Although product costs made up less than one-third of the total cost of wound care episodes, the product cost per episode of care varied considerably and was quite significant in some cases. Given the limited potential for reducing practitioner time in response to budgetary restrictions, healthcare workers and managers are likely to look to wound care materials to improve the net financial cost, either by charging patients for products or by using less expensive dressings.1,12 However, this avenue of cost saving may not support the delivery of best practice wound care, given the cheapest options are not necessarily the best.1,2
The ability of general practices in Australia to deliver care to their patients is limited by economic factors, with recent federal government policy changes relating to wound care raising further concerns about the financial viability of the already difficult area. Australian general practice faces a dilemma over how best to use GPs and practice nurses in treating wounds and in choosing between lower quality dressings that are more affordable, or higher quality dressings that present a cost access barrier to patients.
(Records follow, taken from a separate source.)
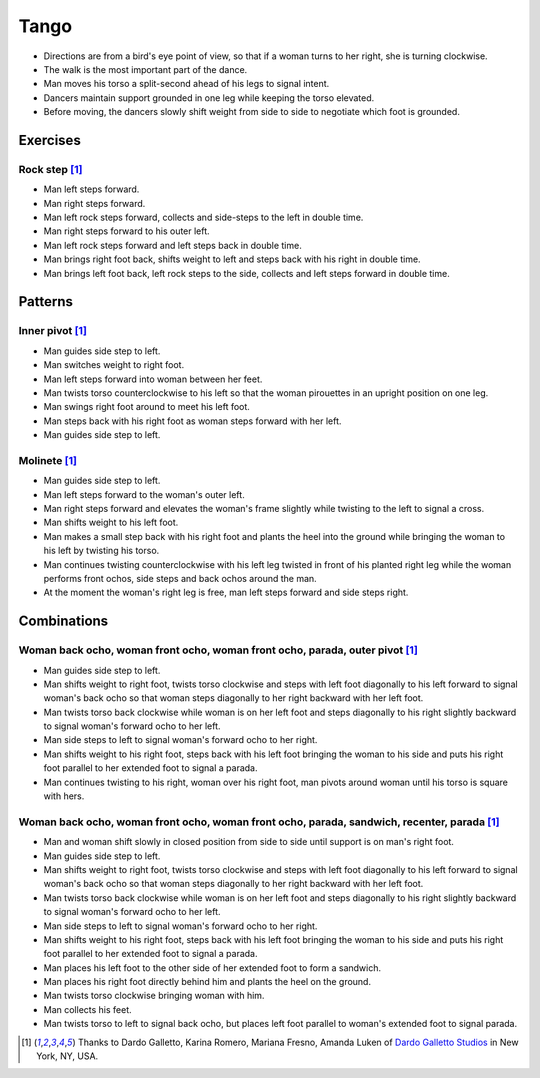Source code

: Tango
=====
- Directions are from a bird's eye point of view, so that if a woman turns to her right, she is turning clockwise.
- The walk is the most important part of the dance.
- Man moves his torso a split-second ahead of his legs to signal intent.
- Dancers maintain support grounded in one leg while keeping the torso elevated.
- Before moving, the dancers slowly shift weight from side to side to negotiate which foot is grounded.


Exercises
---------


Rock step [#DardoGalletto]_
^^^^^^^^^^^^^^^^^^^^^^^^^^^
- Man left steps forward.
- Man right steps forward.
- Man left rock steps forward, collects and side-steps to the left in double time.
- Man right steps forward to his outer left.
- Man left rock steps forward and left steps back in double time.
- Man brings right foot back, shifts weight to left and steps back with his right in double time.
- Man brings left foot back, left rock steps to the side, collects and left steps forward in double time.


Patterns
--------


Inner pivot [#DardoGalletto]_
^^^^^^^^^^^^^^^^^^^^^^^^^^^^^
- Man guides side step to left.
- Man switches weight to right foot.
- Man left steps forward into woman between her feet.
- Man twists torso counterclockwise to his left so that the woman pirouettes in an upright position on one leg.
- Man swings right foot around to meet his left foot.
- Man steps back with his right foot as woman steps forward with her left.
- Man guides side step to left.


Molinete [#DardoGalletto]_
^^^^^^^^^^^^^^^^^^^^^^^^^^
- Man guides side step to left.
- Man left steps forward to the woman's outer left.
- Man right steps forward and elevates the woman's frame slightly while twisting to the left to signal a cross.
- Man shifts weight to his left foot.
- Man makes a small step back with his right foot and plants the heel into the ground while bringing the woman to his left by twisting his torso.
- Man continues twisting counterclockwise with his left leg twisted in front of his planted right leg while the woman performs front ochos, side steps and back ochos around the man.
- At the moment the woman's right leg is free, man left steps forward and side steps right.


Combinations
------------


Woman back ocho, woman front ocho, woman front ocho, parada, outer pivot [#DardoGalletto]_
^^^^^^^^^^^^^^^^^^^^^^^^^^^^^^^^^^^^^^^^^^^^^^^^^^^^^^^^^^^^^^^^^^^^^^^^^^^^^^^^^^^^^^^^^^
- Man guides side step to left.
- Man shifts weight to right foot, twists torso clockwise and steps with left foot diagonally to his left forward to signal woman's back ocho so that woman steps diagonally to her right backward with her left foot.
- Man twists torso back clockwise while woman is on her left foot and steps diagonally to his right slightly backward to signal woman's forward ocho to her left.
- Man side steps to left to signal woman's forward ocho to her right.
- Man shifts weight to his right foot, steps back with his left foot bringing the woman to his side and puts his right foot parallel to her extended foot to signal a parada.
- Man continues twisting to his right, woman over his right foot, man pivots around woman until his torso is square with hers.


Woman back ocho, woman front ocho, woman front ocho, parada, sandwich, recenter, parada [#DardoGalletto]_
^^^^^^^^^^^^^^^^^^^^^^^^^^^^^^^^^^^^^^^^^^^^^^^^^^^^^^^^^^^^^^^^^^^^^^^^^^^^^^^^^^^^^^^^^^^^^^^^^^^^^^^^^
- Man and woman shift slowly in closed position from side to side until support is on man's right foot.
- Man guides side step to left.
- Man shifts weight to right foot, twists torso clockwise and steps with left foot diagonally to his left forward to signal woman's back ocho so that woman steps diagonally to her right backward with her left foot.
- Man twists torso back clockwise while woman is on her left foot and steps diagonally to his right slightly backward to signal woman's forward ocho to her left.
- Man side steps to left to signal woman's forward ocho to her right.
- Man shifts weight to his right foot, steps back with his left foot bringing the woman to his side and puts his right foot parallel to her extended foot to signal a parada.
- Man places his left foot to the other side of her extended foot to form a sandwich.
- Man places his right foot directly behind him and plants the heel on the ground.
- Man twists torso clockwise bringing woman with him.
- Man collects his feet.
- Man twists torso to left to signal back ocho, but places left foot parallel to woman's extended foot to signal parada.


.. [#DardoGalletto] Thanks to Dardo Galletto, Karina Romero, Mariana Fresno, Amanda Luken of `Dardo Galletto Studios <http://www.newgenerationdc.com>`_ in New York, NY, USA.
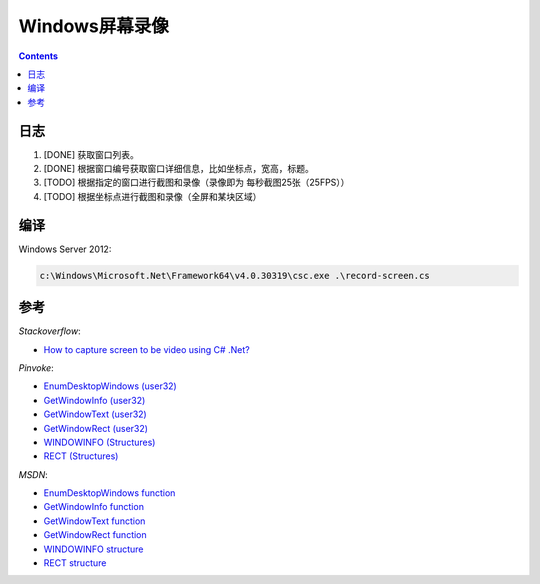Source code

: Windows屏幕录像
==================


.. contents::


日志
---------
1.  [DONE] 获取窗口列表。
2.  [DONE] 根据窗口编号获取窗口详细信息，比如坐标点，宽高，标题。
3.  [TODO] 根据指定的窗口进行截图和录像（录像即为 每秒截图25张（25FPS））
4.  [TODO] 根据坐标点进行截图和录像（全屏和某块区域）


编译
---------

Windows Server 2012:

.. code:: bat
    
    c:\Windows\Microsoft.Net\Framework64\v4.0.30319\csc.exe .\record-screen.cs



参考
----------

*Stackoverflow*:

*   `How to capture screen to be video using C# .Net? <http://stackoverflow.com/questions/4068414/how-to-capture-screen-to-be-video-using-c-sharp-net>`_


*Pinvoke*:

*   `EnumDesktopWindows (user32) <http://pinvoke.net/default.aspx/user32.EnumDesktopWindows>`_
*   `GetWindowInfo (user32) <http://pinvoke.net/default.aspx/user32.GetWindowInfo>`_
*   `GetWindowText (user32) <http://pinvoke.net/default.aspx/user32.GetWindowText>`_
*   `GetWindowRect (user32) <http://pinvoke.net/default.aspx/user32.GetWindowRect>`_

*   `WINDOWINFO (Structures) <http://www.pinvoke.net/default.aspx/Structures/WINDOWINFO.html>`_
*   `RECT (Structures) <http://www.pinvoke.net/default.aspx/Structures/RECT.html>`_


*MSDN*:

*   `EnumDesktopWindows function <https://msdn.microsoft.com/en-us/library/windows/desktop/ms682615(v=vs.85).aspx>`_
*   `GetWindowInfo function <https://msdn.microsoft.com/en-us/library/windows/desktop/ms633516(v=vs.85).aspx>`_
*   `GetWindowText function <https://msdn.microsoft.com/en-us/library/windows/desktop/ms633520(v=vs.85).aspx>`_
*   `GetWindowRect function <https://msdn.microsoft.com/en-us/library/windows/desktop/ms633519(v=vs.85).aspx>`_

*   `WINDOWINFO structure <https://msdn.microsoft.com/en-us/library/windows/desktop/ms632610(v=vs.85).aspx>`_
*   `RECT structure <https://msdn.microsoft.com/en-us/library/windows/desktop/dd162897(v=vs.85).aspx>`_


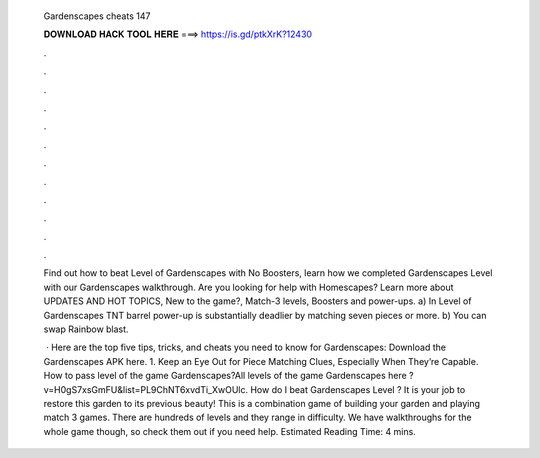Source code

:   Gardenscapes cheats 147
  
  
  
  𝐃𝐎𝐖𝐍𝐋𝐎𝐀𝐃 𝐇𝐀𝐂𝐊 𝐓𝐎𝐎𝐋 𝐇𝐄𝐑𝐄 ===> https://is.gd/ptkXrK?12430
  
  
  
  .
  
  
  
  .
  
  
  
  .
  
  
  
  .
  
  
  
  .
  
  
  
  .
  
  
  
  .
  
  
  
  .
  
  
  
  .
  
  
  
  .
  
  
  
  .
  
  
  
  .
  
  Find out how to beat Level of Gardenscapes with No Boosters, learn how we completed Gardenscapes Level with our Gardenscapes walkthrough. Are you looking for help with Homescapes? Learn more about UPDATES AND HOT TOPICS, New to the game?, Match-3 levels, Boosters and power-ups. a) In Level of Gardenscapes TNT barrel power-up is substantially deadlier by matching seven pieces or more. b) You can swap Rainbow blast.
  
   · Here are the top five tips, tricks, and cheats you need to know for Gardenscapes: Download the Gardenscapes APK here. 1. Keep an Eye Out for Piece Matching Clues, Especially When They’re Capable. How to pass level of the game Gardenscapes?All levels of the game Gardenscapes here ?v=H0gS7xsGmFU&list=PL9ChNT6xvdTi_XwOUlc. How do I beat Gardenscapes Level ? It is your job to restore this garden to its previous beauty! This is a combination game of building your garden and playing match 3 games. There are hundreds of levels and they range in difficulty. We have walkthroughs for the whole game though, so check them out if you need help. Estimated Reading Time: 4 mins.
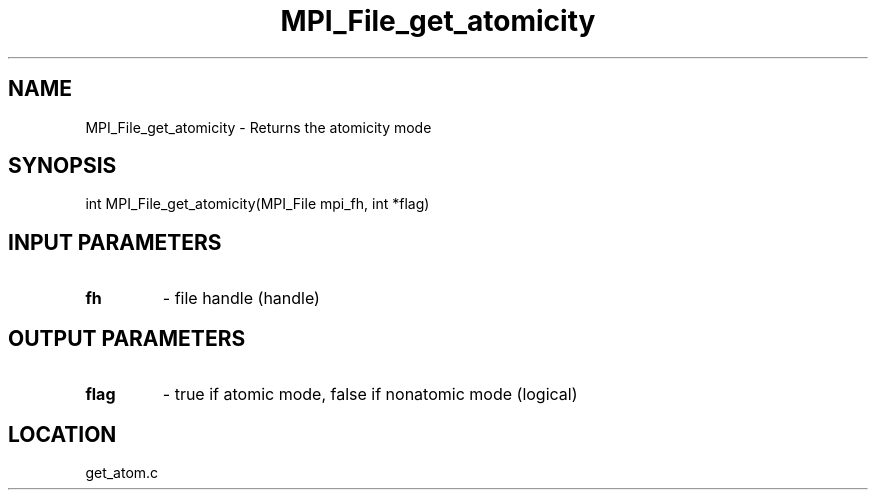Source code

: .TH MPI_File_get_atomicity 3 "1/30/2007" " " "MPI"
.SH NAME
MPI_File_get_atomicity \-  Returns the atomicity mode 
.SH SYNOPSIS
.nf
int MPI_File_get_atomicity(MPI_File mpi_fh, int *flag)
.fi
.SH INPUT PARAMETERS
.PD 0
.TP
.B fh 
- file handle (handle)
.PD 1

.SH OUTPUT PARAMETERS
.PD 0
.TP
.B flag 
- true if atomic mode, false if nonatomic mode (logical)
.PD 1

.SH LOCATION
get_atom.c
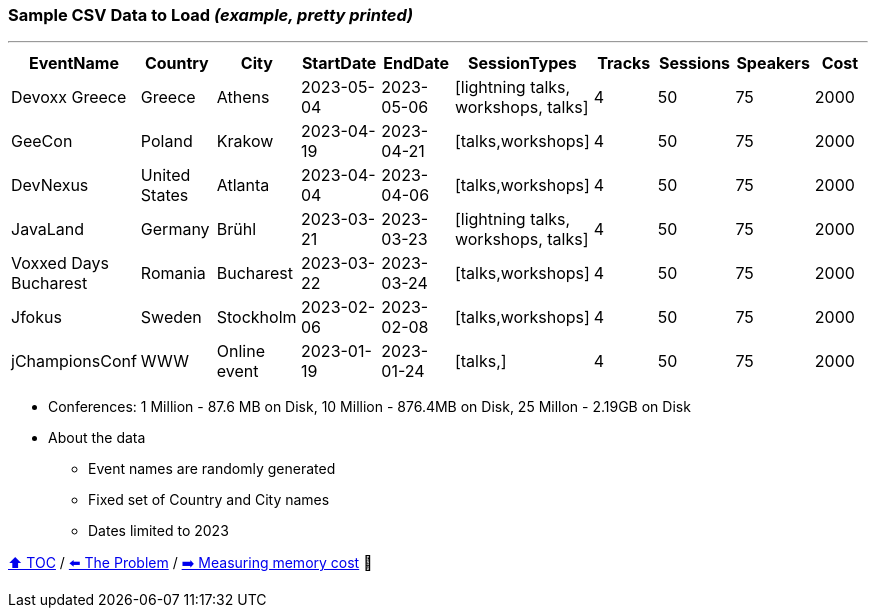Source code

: === Sample CSV Data to Load _(example, pretty printed)_

---

[%header,format=csv]
|===
EventName,Country,City,StartDate,EndDate,SessionTypes,Tracks,Sessions,Speakers,Cost
Devoxx Greece,Greece,Athens,2023-05-04,2023-05-06,"[lightning talks, workshops, talks]",4,50,75,2000
GeeCon,Poland,Krakow,2023-04-19,2023-04-21,"[talks,workshops]",4,50,75,2000
DevNexus,United States,Atlanta,2023-04-04,2023-04-06,"[talks,workshops]",4,50,75,2000
JavaLand,Germany,Brühl,2023-03-21,2023-03-23,"[lightning talks, workshops, talks]",4,50,75,2000
Voxxed Days Bucharest,Romania,Bucharest,2023-03-22,2023-03-24,"[talks,workshops]",4,50,75,2000
Jfokus,Sweden,Stockholm,2023-02-06,2023-02-08,"[talks,workshops]",4,50,75,2000
jChampionsConf,WWW,Online event,2023-01-19,2023-01-24,"[talks,]",4,50,75,2000
|===
* Conferences: 1 Million - 87.6 MB on Disk, 10 Million - 876.4MB on Disk, 25 Millon - 2.19GB on Disk
* About the data
** Event names are randomly generated
** Fixed set of Country and City names
** Dates limited to 2023

link:toc.adoc[⬆️ TOC] /
link:./03_the_problem_today.adoc[⬅️ The Problem] /
link:./05_measuring_memory_cost.adoc[➡️ Measuring memory cost] 🥷
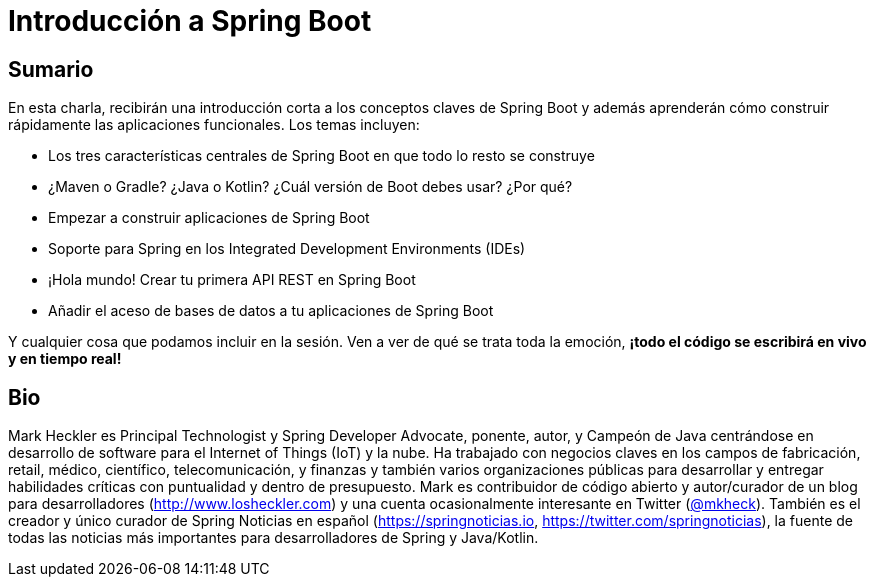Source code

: = Introducción a Spring Boot

== Sumario

En esta charla, recibirán una introducción corta a los conceptos claves de Spring Boot y además aprenderán cómo construir rápidamente las aplicaciones funcionales. Los temas incluyen:

* Los tres características centrales de Spring Boot en que todo lo resto se construye
* ¿Maven o Gradle? ¿Java o Kotlin? ¿Cuál versión de Boot debes usar? ¿Por qué?
* Empezar a construir aplicaciones de Spring Boot
* Soporte para Spring en los Integrated Development Environments (IDEs)
* ¡Hola mundo! Crear tu primera API REST en Spring Boot
* Añadir el aceso de bases de datos a tu aplicaciones de Spring Boot

Y cualquier cosa que podamos incluir en la sesión. Ven a ver de qué se trata toda la emoción, *¡todo el código se escribirá en vivo y en tiempo real!*

== Bio

Mark Heckler es Principal Technologist y Spring Developer Advocate, ponente, autor, y Campeón de Java centrándose en desarrollo de software para el Internet of Things (IoT) y la nube. Ha trabajado con negocios claves en los campos de fabricación, retail, médico, científico, telecomunicación, y finanzas y también varios organizaciones públicas para desarrollar y entregar habilidades críticas con puntualidad y dentro de presupuesto. Mark es contribuidor de código abierto y autor/curador de un blog para desarrolladores (http://www.losheckler.com) y una cuenta ocasionalmente interesante en Twitter (https://twitter.com/mkheck[@mkheck]). También es el creador y único curador de Spring Noticias en español (https://springnoticias.io, https://twitter.com/springnoticias), la fuente de todas las noticias más importantes para desarrolladores de Spring y Java/Kotlin.
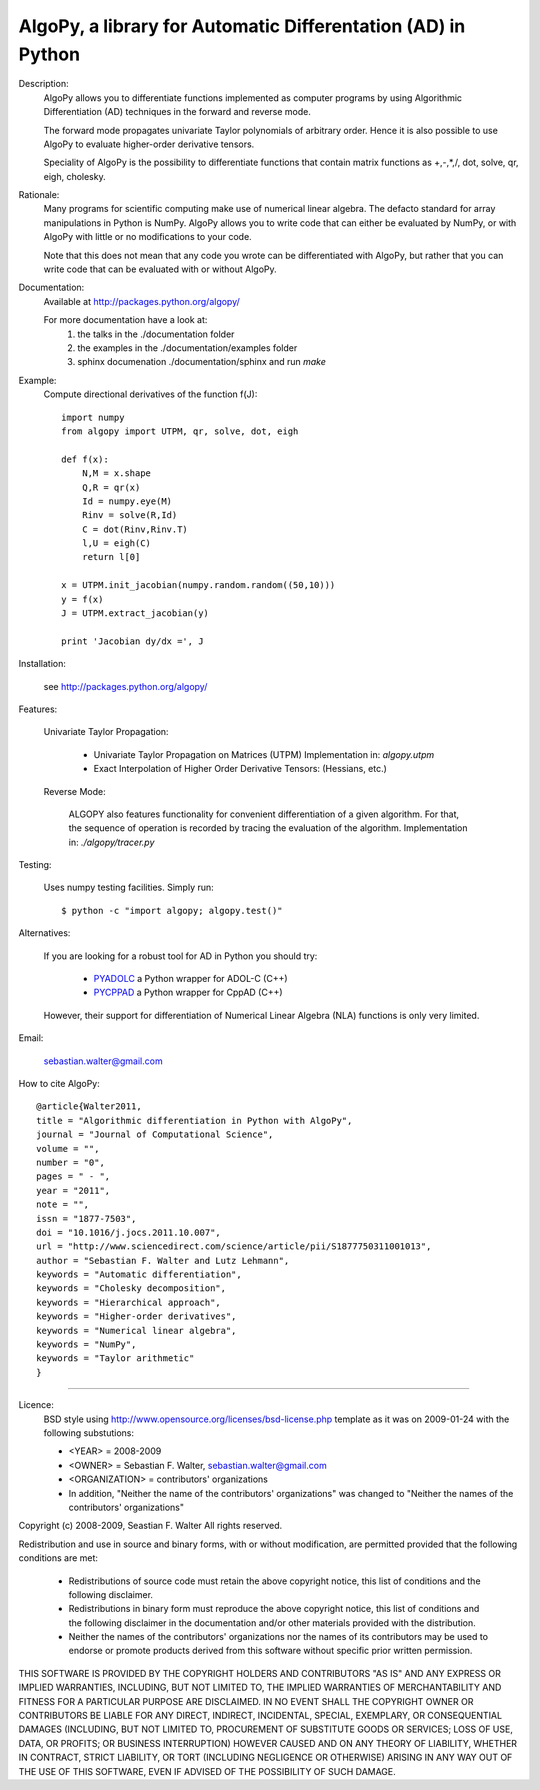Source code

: AlgoPy, a library for Automatic Differentation (AD) in Python
-------------------------------------------------------------

.. image:: https://api.travis-ci.org/b45ch1/algopy.png

Description:
    AlgoPy allows you to differentiate functions implemented as computer programs
    by using Algorithmic Differentiation (AD) techniques in the forward and
    reverse mode.

    The forward mode propagates univariate Taylor polynomials of arbitrary order.
    Hence it is also possible to use AlgoPy to evaluate higher-order derivative tensors.

    Speciality of AlgoPy is the possibility to differentiate functions that contain
    matrix functions as +,-,*,/, dot, solve, qr, eigh, cholesky.


Rationale:
    Many programs for scientific computing make use of numerical linear algebra.
    The defacto standard for array manipulations in Python is NumPy.
    AlgoPy allows you to write code that can either be evaluated by NumPy, or with
    AlgoPy with little or no modifications to your code.

    Note that this does not mean that any code you wrote can be differentiated with AlgoPy,
    but rather that you can write code that can be evaluated with or without AlgoPy.


Documentation:
    Available at http://packages.python.org/algopy/

    For more documentation have a look at:
        1) the talks in the ./documentation folder
        2) the examples in the ./documentation/examples folder
        3) sphinx documenation ./documentation/sphinx and run `make`


Example:
    Compute directional derivatives of the function f(J)::

        import numpy
        from algopy import UTPM, qr, solve, dot, eigh

        def f(x):
            N,M = x.shape
            Q,R = qr(x)
            Id = numpy.eye(M)
            Rinv = solve(R,Id)
            C = dot(Rinv,Rinv.T)
            l,U = eigh(C)
            return l[0]

        x = UTPM.init_jacobian(numpy.random.random((50,10)))
        y = f(x)
        J = UTPM.extract_jacobian(y)

        print 'Jacobian dy/dx =', J

Installation:

    see http://packages.python.org/algopy/


Features:

    Univariate Taylor Propagation:

        * Univariate Taylor Propagation on Matrices (UTPM)
          Implementation in: `algopy.utpm`
        * Exact Interpolation of Higher Order Derivative Tensors:
          (Hessians, etc.)

    Reverse Mode:

        ALGOPY also features functionality for convenient differentiation of a given
        algorithm. For that, the sequence of operation is recorded by tracing the
        evaluation of the algorithm. Implementation in: `./algopy/tracer.py`

Testing:

    Uses numpy testing facilities. Simply run::

        $ python -c "import algopy; algopy.test()"


Alternatives:

    If you are looking for a robust tool for AD in Python you should try:

        * `PYADOLC`_ a Python wrapper for ADOL-C (C++)
        * `PYCPPAD`_ a Python wrapper for  CppAD (C++)

    However, their support for differentiation of Numerical Linear Algebra (NLA)
    functions is only very limited.

    .. _PYADOLC: http://www.github.com/b45ch1/pyadolc
    .. _PYCPPAD: http://www.github.com/b45ch1/pycppad

Email:

    sebastian.walter@gmail.com

How to cite AlgoPy::

    @article{Walter2011,
    title = "Algorithmic differentiation in Python with AlgoPy",
    journal = "Journal of Computational Science",
    volume = "",
    number = "0",
    pages = " - ",
    year = "2011",
    note = "",
    issn = "1877-7503",
    doi = "10.1016/j.jocs.2011.10.007",
    url = "http://www.sciencedirect.com/science/article/pii/S1877750311001013",
    author = "Sebastian F. Walter and Lutz Lehmann",
    keywords = "Automatic differentiation",
    keywords = "Cholesky decomposition",
    keywords = "Hierarchical approach",
    keywords = "Higher-order derivatives",
    keywords = "Numerical linear algebra",
    keywords = "NumPy",
    keywords = "Taylor arithmetic"
    }


-------------------------------------------------------------------------------

Licence:
    BSD style using http://www.opensource.org/licenses/bsd-license.php template
    as it was on 2009-01-24 with the following substutions:

    * <YEAR> = 2008-2009
    * <OWNER> = Sebastian F. Walter, sebastian.walter@gmail.com
    * <ORGANIZATION> = contributors' organizations
    * In addition, "Neither the name of the contributors' organizations" was changed to "Neither the names of the contributors' organizations"


Copyright (c) 2008-2009, Seastian F. Walter
All rights reserved.

Redistribution and use in source and binary forms, with or without modification,
are permitted provided that the following conditions are met:

    * Redistributions of source code must retain the above copyright notice,
      this list of conditions and the following disclaimer.
    * Redistributions in binary form must reproduce the above copyright notice,
      this list of conditions and the following disclaimer in the documentation
      and/or other materials provided with the distribution.
    * Neither the names of the contributors' organizations nor the names of
      its contributors may be used to endorse or promote products derived from
      this software without specific prior written permission.

THIS SOFTWARE IS PROVIDED BY THE COPYRIGHT HOLDERS AND CONTRIBUTORS "AS IS"
AND ANY EXPRESS OR IMPLIED WARRANTIES, INCLUDING, BUT NOT LIMITED TO, THE
IMPLIED WARRANTIES OF MERCHANTABILITY AND FITNESS FOR A PARTICULAR PURPOSE ARE
DISCLAIMED. IN NO EVENT SHALL THE COPYRIGHT OWNER OR CONTRIBUTORS BE LIABLE
FOR ANY DIRECT, INDIRECT, INCIDENTAL, SPECIAL, EXEMPLARY, OR CONSEQUENTIAL
DAMAGES (INCLUDING, BUT NOT LIMITED TO, PROCUREMENT OF SUBSTITUTE GOODS OR
SERVICES; LOSS OF USE, DATA, OR PROFITS; OR BUSINESS INTERRUPTION) HOWEVER
CAUSED AND ON ANY THEORY OF LIABILITY, WHETHER IN CONTRACT, STRICT LIABILITY,
OR TORT (INCLUDING NEGLIGENCE OR OTHERWISE) ARISING IN ANY WAY OUT OF THE USE
OF THIS SOFTWARE, EVEN IF ADVISED OF THE POSSIBILITY OF SUCH DAMAGE.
Implications for general practice
- The current funding model for wound care in general practice is likely to represent a financial burden for care providers.
- Policy makers need to review how wound care is funded and consider providing subsidies for wound dressings, to ensure that general practice is able to adequately care for high need patients.
- General practices need to review their wound care service delivery and ensure they are providing best practice care while maintaining the financial viability of their practice.
- Further investigation is needed to determine what impact the changes to funding for practice nurses has had on the delivery of wound care in general practice.
Competing interests: None.
Ethics approval: Ethical approval was obtained from the University of Queensland Behavioural and Social Sciences Ethical Review Committee (Reference number: 2011001180).
Provenance and peer review: Not commissioned; externally peer reviewed.